I recently came back from upstate NY and got a chance to revisit my extended family’s windmills. My sister-in-law’s family scaled back their farming over ten years ago and now rent out part of their land for seven windmills. Most of the land around the windmills is still in rotation, so it’s a relatively fluid and symbiotic relationship.
My sister-in-law’s family was the first in the area to bring windmills onto their properties, but today there are over 25 scattered among several properties in the area. The issue has become more contentious in recent years, with current proposals on the boards to tax owners and landlords of windmills. I don’t disagree that public discussion is warranted, especially now; some of these windmills have been installed for a decade or more, providing a great set of data to help people make informed decisions.
Political discourse aside, the windmills are unbelievably massive once you get up close. I’m just learning the basics, but as I understand it, they are set up to remain off unless the wind speed reaches a certain minimum point. A small stem on the top acts as a meter; when wind speed reaches the minimum, an electrical kick-start to the turbines gets the blades moving, at which point the wind takes over and the blades begin generating power.

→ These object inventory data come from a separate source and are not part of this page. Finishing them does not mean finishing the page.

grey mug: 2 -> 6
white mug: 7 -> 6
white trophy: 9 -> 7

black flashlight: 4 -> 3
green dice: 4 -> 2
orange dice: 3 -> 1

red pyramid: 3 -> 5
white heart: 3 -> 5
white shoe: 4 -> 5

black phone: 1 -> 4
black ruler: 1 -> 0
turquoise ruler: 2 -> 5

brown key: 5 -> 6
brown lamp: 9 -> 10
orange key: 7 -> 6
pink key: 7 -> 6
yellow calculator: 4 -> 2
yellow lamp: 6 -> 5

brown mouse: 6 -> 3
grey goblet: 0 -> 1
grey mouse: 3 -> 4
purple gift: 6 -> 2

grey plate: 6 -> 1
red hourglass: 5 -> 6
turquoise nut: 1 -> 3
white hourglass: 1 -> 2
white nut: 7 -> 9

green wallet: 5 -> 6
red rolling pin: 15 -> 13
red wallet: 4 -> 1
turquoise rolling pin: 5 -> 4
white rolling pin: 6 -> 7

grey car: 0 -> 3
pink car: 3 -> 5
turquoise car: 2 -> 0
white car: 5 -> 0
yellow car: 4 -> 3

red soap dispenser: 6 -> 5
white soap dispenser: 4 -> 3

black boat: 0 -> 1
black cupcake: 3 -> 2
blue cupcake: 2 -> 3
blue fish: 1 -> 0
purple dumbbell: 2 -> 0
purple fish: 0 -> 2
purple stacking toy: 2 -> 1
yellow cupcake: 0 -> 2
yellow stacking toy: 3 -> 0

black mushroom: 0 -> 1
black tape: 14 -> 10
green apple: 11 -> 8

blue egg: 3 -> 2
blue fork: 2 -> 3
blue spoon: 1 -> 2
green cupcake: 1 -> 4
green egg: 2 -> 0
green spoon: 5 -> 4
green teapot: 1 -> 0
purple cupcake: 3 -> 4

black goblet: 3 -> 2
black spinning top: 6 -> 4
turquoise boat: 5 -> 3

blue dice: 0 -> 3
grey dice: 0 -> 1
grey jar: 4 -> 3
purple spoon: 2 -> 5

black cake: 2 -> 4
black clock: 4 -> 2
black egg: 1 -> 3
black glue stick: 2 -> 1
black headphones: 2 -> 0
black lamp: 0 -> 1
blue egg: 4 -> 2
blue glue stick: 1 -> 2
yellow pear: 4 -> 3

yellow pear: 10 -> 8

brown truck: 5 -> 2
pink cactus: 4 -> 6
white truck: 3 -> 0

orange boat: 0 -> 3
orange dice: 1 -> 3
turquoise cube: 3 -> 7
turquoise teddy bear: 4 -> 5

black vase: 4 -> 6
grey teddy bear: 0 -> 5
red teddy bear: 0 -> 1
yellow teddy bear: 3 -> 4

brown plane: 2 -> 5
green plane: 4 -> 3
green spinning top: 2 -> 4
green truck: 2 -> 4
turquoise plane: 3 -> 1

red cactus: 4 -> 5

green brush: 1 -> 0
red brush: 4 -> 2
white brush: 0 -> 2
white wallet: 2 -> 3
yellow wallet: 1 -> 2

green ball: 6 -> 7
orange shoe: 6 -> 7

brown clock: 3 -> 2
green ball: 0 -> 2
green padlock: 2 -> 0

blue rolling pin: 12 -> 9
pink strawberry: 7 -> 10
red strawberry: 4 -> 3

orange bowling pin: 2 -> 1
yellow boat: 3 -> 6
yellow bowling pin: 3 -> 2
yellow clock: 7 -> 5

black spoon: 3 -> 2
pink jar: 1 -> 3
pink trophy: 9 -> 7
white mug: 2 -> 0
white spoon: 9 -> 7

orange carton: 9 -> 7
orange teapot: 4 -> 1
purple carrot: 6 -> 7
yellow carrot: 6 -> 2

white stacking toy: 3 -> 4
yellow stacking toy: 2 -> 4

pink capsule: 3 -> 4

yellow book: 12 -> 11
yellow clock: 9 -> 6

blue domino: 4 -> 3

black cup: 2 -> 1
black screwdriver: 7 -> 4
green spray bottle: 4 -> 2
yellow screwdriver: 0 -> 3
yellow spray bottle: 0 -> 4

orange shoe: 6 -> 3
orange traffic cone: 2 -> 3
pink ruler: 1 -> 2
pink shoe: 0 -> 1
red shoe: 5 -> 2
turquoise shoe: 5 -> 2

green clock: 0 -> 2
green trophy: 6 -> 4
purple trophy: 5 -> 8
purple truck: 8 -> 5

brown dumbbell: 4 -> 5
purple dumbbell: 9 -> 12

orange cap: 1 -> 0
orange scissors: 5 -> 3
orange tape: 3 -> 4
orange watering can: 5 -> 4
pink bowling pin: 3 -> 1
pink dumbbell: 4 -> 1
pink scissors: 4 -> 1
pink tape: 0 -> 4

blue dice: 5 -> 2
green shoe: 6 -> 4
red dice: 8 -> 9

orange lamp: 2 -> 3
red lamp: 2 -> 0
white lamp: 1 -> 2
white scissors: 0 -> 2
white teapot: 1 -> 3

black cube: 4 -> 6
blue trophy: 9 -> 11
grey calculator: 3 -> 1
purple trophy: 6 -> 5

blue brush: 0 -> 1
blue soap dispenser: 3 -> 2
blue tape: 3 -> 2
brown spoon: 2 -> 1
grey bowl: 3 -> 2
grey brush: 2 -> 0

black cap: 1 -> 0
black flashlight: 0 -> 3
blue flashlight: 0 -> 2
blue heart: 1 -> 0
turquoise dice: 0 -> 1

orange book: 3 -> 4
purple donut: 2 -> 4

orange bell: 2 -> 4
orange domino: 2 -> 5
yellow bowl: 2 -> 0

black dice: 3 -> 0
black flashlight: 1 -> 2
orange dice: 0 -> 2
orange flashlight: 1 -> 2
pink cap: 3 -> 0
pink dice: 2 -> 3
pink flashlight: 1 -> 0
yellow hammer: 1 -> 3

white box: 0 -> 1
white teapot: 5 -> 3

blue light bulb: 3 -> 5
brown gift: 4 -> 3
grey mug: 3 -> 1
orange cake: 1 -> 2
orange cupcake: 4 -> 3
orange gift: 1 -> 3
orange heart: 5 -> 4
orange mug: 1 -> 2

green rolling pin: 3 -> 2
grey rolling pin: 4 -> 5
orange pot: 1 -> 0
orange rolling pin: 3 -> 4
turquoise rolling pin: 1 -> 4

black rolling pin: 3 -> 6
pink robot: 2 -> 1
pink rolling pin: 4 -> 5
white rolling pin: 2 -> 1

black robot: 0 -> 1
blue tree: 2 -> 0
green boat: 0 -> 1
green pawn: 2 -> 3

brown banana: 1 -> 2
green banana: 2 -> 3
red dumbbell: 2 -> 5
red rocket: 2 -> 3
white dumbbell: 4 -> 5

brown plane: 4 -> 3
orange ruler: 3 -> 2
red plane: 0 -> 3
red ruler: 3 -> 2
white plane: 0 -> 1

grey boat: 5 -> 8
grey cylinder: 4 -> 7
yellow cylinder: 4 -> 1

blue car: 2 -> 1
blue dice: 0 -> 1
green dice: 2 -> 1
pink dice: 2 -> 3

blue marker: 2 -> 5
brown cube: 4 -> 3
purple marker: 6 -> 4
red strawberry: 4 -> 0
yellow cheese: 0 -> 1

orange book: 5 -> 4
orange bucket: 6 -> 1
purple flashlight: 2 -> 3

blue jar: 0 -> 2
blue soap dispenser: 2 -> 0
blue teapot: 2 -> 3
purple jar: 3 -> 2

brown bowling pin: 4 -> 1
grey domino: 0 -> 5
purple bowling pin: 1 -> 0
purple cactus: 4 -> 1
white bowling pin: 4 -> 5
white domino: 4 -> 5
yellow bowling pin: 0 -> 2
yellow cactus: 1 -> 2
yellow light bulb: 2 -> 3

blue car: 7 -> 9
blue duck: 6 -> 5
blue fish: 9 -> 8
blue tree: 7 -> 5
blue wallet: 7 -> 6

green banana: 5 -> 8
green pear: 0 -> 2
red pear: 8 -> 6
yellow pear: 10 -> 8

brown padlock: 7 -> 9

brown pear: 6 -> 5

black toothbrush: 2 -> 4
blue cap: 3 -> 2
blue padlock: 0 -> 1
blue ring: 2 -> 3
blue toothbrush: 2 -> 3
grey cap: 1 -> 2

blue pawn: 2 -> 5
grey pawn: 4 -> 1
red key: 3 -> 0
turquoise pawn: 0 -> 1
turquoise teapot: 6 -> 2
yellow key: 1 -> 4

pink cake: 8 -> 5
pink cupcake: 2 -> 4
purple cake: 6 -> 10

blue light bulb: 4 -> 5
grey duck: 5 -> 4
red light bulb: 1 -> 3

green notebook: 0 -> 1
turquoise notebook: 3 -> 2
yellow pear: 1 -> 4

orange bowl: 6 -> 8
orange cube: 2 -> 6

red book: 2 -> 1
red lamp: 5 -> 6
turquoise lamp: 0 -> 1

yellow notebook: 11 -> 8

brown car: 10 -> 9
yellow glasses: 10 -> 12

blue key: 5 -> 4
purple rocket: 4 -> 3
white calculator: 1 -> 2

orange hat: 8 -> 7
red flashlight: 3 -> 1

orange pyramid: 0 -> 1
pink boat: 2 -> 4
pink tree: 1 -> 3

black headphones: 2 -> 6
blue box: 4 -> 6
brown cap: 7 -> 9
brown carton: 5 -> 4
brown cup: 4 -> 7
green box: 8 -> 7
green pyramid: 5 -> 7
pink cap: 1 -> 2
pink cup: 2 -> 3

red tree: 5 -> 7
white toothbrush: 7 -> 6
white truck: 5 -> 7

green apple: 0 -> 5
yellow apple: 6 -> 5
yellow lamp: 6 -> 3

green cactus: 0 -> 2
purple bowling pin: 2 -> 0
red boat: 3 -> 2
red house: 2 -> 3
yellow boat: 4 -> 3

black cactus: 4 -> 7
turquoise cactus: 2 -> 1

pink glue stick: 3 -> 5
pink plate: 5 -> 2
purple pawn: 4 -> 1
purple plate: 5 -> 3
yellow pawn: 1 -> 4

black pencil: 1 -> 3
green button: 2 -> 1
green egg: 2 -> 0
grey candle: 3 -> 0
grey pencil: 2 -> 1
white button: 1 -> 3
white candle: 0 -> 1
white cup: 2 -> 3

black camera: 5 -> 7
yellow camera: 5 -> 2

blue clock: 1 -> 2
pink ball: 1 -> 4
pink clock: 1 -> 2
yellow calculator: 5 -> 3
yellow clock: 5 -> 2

I’d been to visit them several times before, but on the day I took these pictures the wind was pretty tame – only one windmill was spinning, though a second one started and stopped while we were there. Using an iPhone app, we measured the sound at approximately 67 decibels (though the microphone was also picking up the sound of the wind), and I measured the period at three seconds for one full rotation.
The really cool part is seeing them when they are facing one direction, but the meter measures a wind speed perpendicular to their position. The entire top car slowly rotates into the detected wind in order to increase efficiency.
Like any place with high enough winds to capture energy, you also get some pretty amazing views. I hope you enjoy these photos as much as I enjoyed taking them.